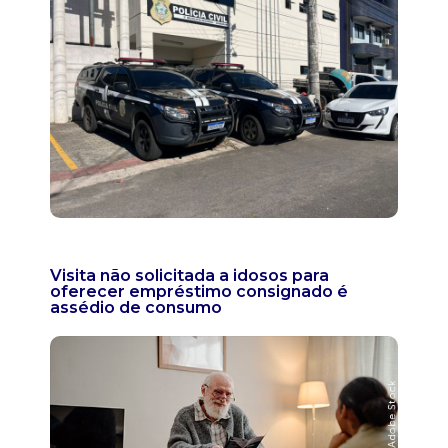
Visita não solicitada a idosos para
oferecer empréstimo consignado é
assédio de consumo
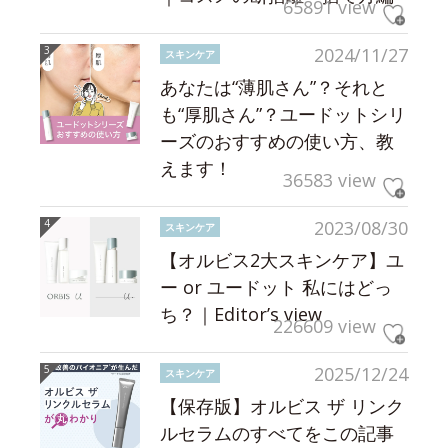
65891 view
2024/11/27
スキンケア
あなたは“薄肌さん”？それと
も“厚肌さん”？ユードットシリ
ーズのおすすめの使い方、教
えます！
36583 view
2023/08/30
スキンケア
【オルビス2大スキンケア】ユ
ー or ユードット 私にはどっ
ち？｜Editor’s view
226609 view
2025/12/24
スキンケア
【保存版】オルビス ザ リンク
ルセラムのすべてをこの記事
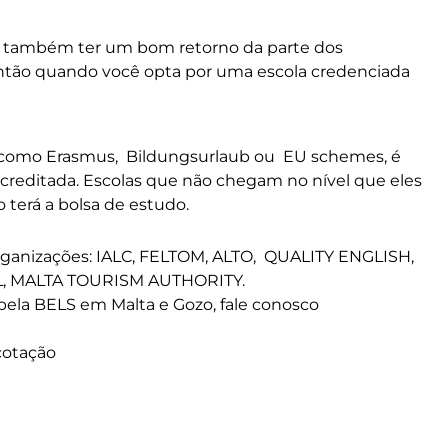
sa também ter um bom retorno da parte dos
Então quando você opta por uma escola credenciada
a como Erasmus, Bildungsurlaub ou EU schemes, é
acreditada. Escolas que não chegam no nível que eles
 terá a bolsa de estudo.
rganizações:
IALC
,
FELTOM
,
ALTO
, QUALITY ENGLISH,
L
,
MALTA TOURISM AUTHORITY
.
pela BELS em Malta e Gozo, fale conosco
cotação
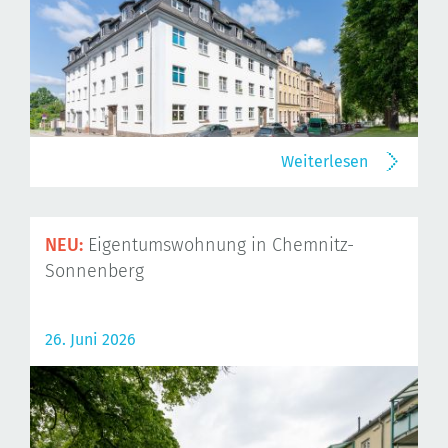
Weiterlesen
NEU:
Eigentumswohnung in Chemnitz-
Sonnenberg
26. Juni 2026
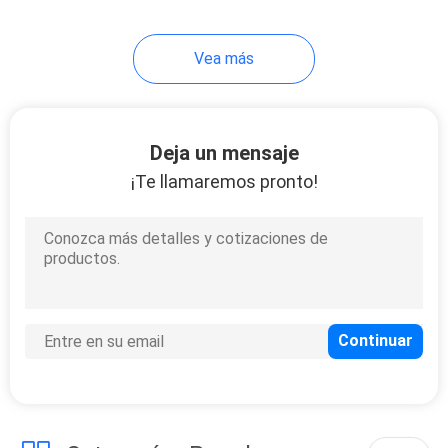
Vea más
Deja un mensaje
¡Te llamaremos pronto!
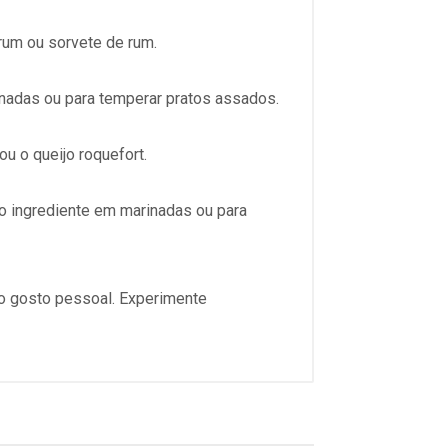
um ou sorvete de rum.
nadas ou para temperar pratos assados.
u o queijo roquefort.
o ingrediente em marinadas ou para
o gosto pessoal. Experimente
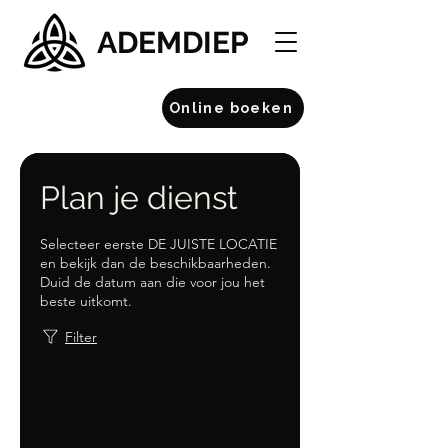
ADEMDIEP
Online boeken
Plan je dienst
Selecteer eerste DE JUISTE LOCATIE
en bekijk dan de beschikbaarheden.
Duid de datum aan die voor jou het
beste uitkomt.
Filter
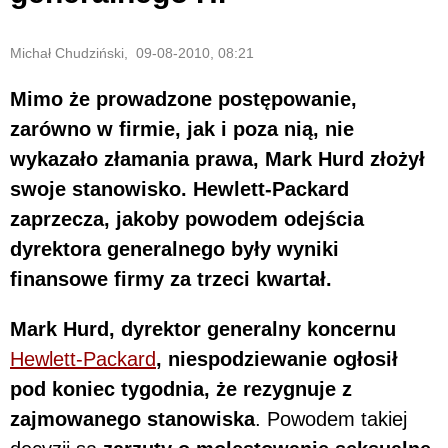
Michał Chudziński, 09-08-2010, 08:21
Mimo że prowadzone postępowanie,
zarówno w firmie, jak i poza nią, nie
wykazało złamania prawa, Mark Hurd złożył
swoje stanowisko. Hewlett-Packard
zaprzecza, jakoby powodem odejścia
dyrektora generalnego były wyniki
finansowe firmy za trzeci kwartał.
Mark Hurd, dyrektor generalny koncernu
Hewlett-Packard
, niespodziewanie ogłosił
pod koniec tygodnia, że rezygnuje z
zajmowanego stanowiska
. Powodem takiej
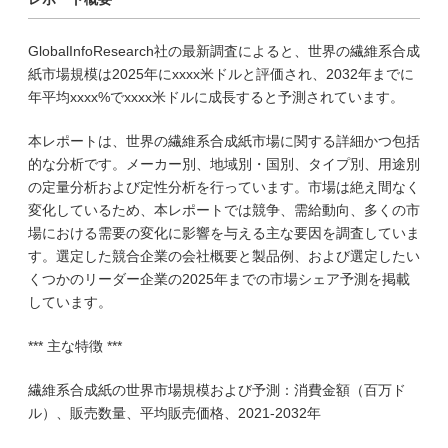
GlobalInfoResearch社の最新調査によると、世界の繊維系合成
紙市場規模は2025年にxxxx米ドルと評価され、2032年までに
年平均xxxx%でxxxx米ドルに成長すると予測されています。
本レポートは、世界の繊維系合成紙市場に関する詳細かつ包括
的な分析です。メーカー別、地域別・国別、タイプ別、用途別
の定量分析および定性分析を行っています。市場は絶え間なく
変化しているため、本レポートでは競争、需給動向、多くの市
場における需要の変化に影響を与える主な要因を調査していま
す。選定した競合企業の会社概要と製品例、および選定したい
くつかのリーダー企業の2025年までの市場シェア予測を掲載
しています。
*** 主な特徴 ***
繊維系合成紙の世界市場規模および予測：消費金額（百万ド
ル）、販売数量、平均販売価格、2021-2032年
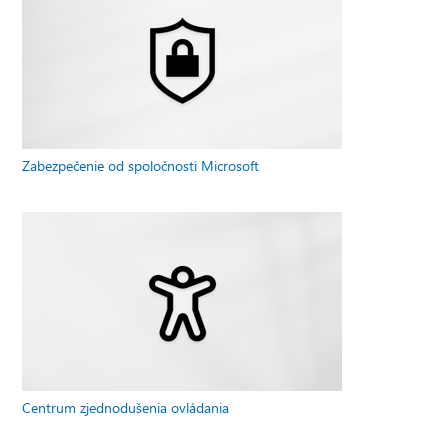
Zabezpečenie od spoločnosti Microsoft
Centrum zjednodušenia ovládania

□ □ □ □

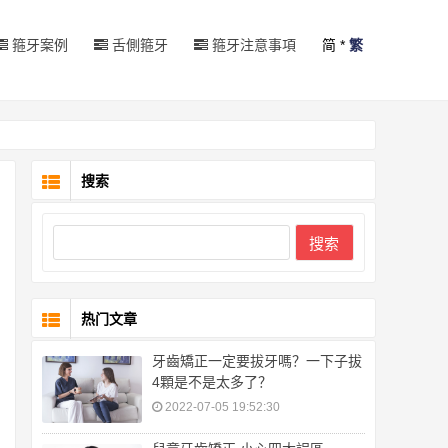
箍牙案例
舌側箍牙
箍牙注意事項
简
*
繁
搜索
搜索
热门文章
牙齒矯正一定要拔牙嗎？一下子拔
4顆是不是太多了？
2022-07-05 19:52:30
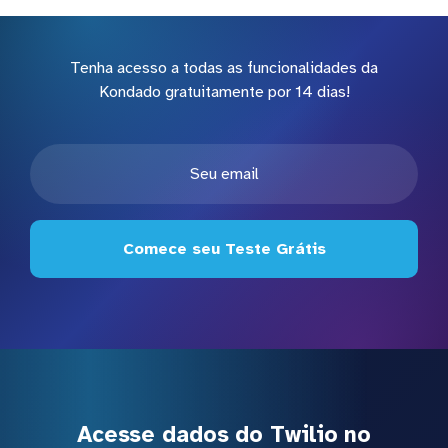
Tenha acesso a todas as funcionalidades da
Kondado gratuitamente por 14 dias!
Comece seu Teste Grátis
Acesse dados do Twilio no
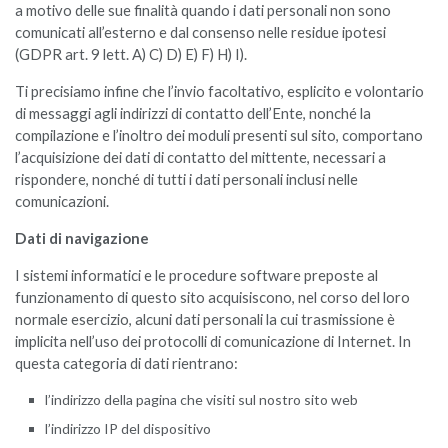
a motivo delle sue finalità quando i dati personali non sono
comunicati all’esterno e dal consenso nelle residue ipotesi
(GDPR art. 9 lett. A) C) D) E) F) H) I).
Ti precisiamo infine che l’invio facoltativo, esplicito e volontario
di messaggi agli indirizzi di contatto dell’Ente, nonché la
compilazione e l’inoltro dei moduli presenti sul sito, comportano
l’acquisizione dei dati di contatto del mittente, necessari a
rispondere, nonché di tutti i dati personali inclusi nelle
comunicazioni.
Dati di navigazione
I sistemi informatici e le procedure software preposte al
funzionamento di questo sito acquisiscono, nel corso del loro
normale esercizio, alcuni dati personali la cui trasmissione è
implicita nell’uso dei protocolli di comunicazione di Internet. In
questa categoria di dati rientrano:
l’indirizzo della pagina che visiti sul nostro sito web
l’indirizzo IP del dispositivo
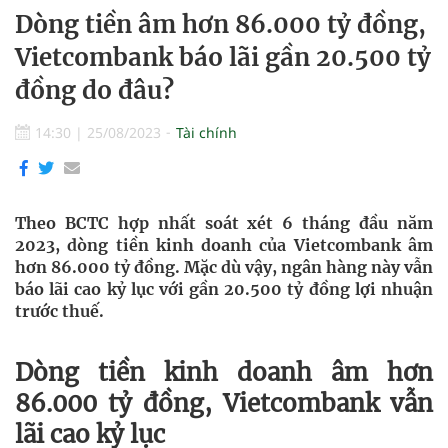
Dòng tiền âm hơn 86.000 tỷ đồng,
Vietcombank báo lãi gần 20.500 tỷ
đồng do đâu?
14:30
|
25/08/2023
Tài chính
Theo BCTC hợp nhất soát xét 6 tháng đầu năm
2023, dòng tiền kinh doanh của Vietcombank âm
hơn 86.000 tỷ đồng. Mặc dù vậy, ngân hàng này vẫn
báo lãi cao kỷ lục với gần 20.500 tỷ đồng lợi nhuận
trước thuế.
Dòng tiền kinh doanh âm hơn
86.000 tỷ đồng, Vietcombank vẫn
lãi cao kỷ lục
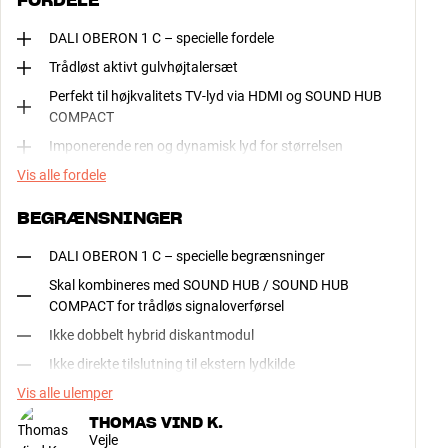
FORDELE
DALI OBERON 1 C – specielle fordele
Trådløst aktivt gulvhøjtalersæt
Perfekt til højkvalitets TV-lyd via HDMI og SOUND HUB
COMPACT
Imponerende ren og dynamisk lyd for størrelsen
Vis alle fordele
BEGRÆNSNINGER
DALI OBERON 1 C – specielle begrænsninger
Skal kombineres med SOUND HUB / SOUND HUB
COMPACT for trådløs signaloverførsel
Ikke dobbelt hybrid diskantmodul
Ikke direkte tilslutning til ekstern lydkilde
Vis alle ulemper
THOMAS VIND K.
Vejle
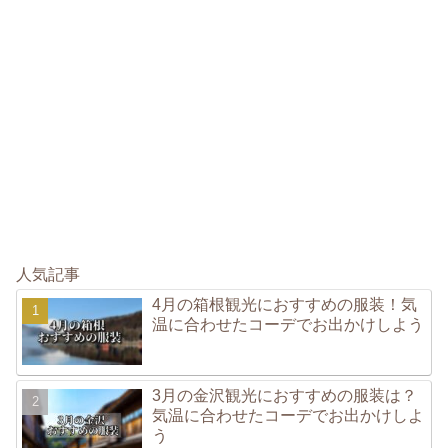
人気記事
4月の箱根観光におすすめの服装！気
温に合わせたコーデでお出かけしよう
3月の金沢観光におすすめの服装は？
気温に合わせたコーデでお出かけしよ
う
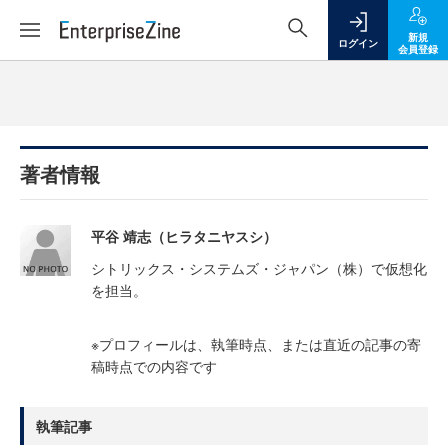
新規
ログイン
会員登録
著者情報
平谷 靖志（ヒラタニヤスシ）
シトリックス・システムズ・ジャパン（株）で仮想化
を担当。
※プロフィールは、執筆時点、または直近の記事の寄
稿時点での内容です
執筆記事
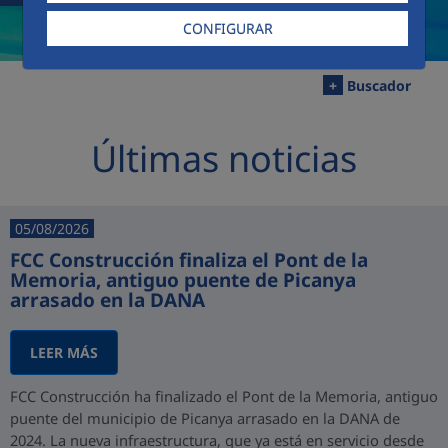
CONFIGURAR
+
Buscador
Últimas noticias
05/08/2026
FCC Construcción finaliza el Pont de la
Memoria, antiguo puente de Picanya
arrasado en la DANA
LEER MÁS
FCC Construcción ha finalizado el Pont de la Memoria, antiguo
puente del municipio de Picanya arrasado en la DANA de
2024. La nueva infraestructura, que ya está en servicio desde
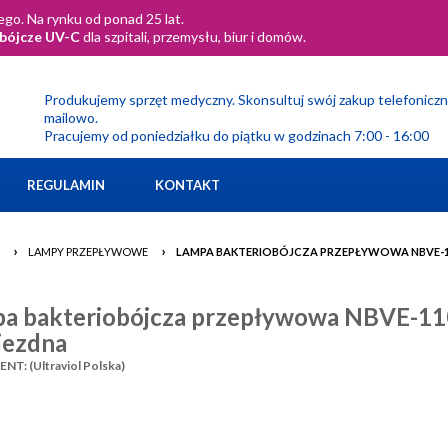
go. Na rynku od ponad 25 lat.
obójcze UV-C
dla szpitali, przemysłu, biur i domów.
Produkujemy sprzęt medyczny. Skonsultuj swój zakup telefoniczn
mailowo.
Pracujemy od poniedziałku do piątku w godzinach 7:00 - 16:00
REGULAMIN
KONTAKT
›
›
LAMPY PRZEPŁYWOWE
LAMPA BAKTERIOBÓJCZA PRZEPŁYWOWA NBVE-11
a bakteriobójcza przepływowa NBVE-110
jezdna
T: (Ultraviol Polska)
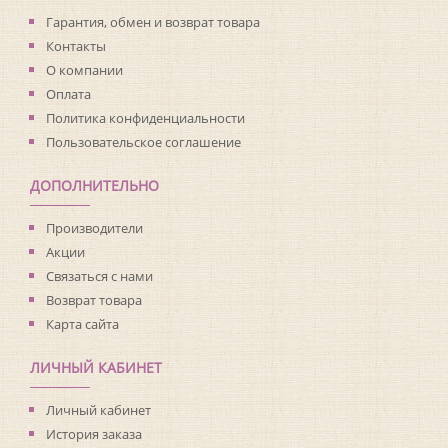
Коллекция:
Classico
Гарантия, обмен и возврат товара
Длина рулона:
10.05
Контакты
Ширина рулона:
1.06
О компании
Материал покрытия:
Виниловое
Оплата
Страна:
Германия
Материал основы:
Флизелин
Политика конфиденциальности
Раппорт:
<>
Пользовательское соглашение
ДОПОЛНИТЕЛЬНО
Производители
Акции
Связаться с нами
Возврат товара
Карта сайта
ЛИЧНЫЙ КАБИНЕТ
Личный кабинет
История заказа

□ □ □ □

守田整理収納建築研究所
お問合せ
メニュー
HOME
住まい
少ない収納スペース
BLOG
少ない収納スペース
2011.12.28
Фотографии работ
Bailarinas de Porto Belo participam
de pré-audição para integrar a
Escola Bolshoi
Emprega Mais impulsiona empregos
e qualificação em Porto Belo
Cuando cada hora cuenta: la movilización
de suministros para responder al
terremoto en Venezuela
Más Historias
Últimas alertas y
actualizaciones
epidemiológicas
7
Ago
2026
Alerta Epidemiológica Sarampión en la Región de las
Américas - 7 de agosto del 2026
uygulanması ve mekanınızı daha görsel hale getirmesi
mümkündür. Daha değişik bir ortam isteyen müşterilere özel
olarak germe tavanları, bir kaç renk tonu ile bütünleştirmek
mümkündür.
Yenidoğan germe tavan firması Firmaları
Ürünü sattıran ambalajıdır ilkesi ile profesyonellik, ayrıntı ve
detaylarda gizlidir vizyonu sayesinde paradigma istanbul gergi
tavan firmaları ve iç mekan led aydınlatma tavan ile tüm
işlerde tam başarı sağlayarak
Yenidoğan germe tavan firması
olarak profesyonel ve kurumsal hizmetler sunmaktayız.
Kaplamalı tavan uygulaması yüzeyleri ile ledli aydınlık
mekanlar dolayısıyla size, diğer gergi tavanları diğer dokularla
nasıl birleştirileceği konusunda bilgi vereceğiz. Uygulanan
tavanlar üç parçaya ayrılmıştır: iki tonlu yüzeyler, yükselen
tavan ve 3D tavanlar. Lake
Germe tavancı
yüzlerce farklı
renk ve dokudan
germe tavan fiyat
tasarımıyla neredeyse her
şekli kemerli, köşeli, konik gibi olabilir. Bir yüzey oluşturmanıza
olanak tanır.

□ □ □ □

-- What needs to be done --
Extract the text from the line containing "Visita não solicitada a idosos para" through the line containing "ル）、販売数量、平均販売価格、2021-2032年", both lines included. Leave the picture markers out of your answer.

-- Task output --
Visita não solicitada a idosos para
oferecer empréstimo consignado é
assédio de consumo
65891 view
2024/11/27
スキンケア
あなたは“薄肌さん”？それと
も“厚肌さん”？ユードットシリ
ーズのおすすめの使い方、教
えます！
36583 view
2023/08/30
スキンケア
【オルビス2大スキンケア】ユ
ー or ユードット 私にはどっ
ち？｜Editor’s view
226609 view
2025/12/24
スキンケア
【保存版】オルビス ザ リンク
ルセラムのすべてをこの記事
sa também ter um bom retorno da parte dos
Então quando você opta por uma escola credenciada
a como Erasmus, Bildungsurlaub ou EU schemes, é
acreditada. Escolas que não chegam no nível que eles
 terá a bolsa de estudo.
rganizações:
IALC
,
FELTOM
,
ALTO
, QUALITY ENGLISH,
L
,
MALTA TOURISM AUTHORITY
.
pela BELS em Malta e Gozo, fale conosco
cotação
Weiterlesen
NEU:
Eigentumswohnung in Chemnitz-
Sonnenberg
26. Juni 2026
Vea más
Deja un mensaje
¡Te llamaremos pronto!
um ou sorvete de rum.
nadas ou para temperar pratos assados.
u o queijo roquefort.
o ingrediente em marinadas ou para
o gosto pessoal. Experimente
ADEMDIEP
Online boeken
Plan je dienst
Selecteer eerste DE JUISTE LOCATIE
en bekijk dan de beschikbaarheden.
Duid de datum aan die voor jou het
beste uitkomt.
Filter
Michał Chudziński, 09-08-2010, 08:21
Mimo że prowadzone postępowanie,
zarówno w firmie, jak i poza nią, nie
wykazało złamania prawa, Mark Hurd złożył
swoje stanowisko. Hewlett-Packard
zaprzecza, jakoby powodem odejścia
dyrektora generalnego były wyniki
finansowe firmy za trzeci kwartał.
Mark Hurd, dyrektor generalny koncernu
Hewlett-Packard
, niespodziewanie ogłosił
pod koniec tygodnia, że rezygnuje z
zajmowanego stanowiska
. Powodem takiej
GlobalInfoResearch社の最新調査によると、世界の繊維系合成
紙市場規模は2025年にxxxx米ドルと評価され、2032年までに
年平均xxxx%でxxxx米ドルに成長すると予測されています。
本レポートは、世界の繊維系合成紙市場に関する詳細かつ包括
的な分析です。メーカー別、地域別・国別、タイプ別、用途別
の定量分析および定性分析を行っています。市場は絶え間なく
変化しているため、本レポートでは競争、需給動向、多くの市
場における需要の変化に影響を与える主な要因を調査していま
す。選定した競合企業の会社概要と製品例、および選定したい
くつかのリーダー企業の2025年までの市場シェア予測を掲載
しています。
*** 主な特徴 ***
繊維系合成紙の世界市場規模および予測：消費金額（百万ド
ル）、販売数量、平均販売価格、2021-2032年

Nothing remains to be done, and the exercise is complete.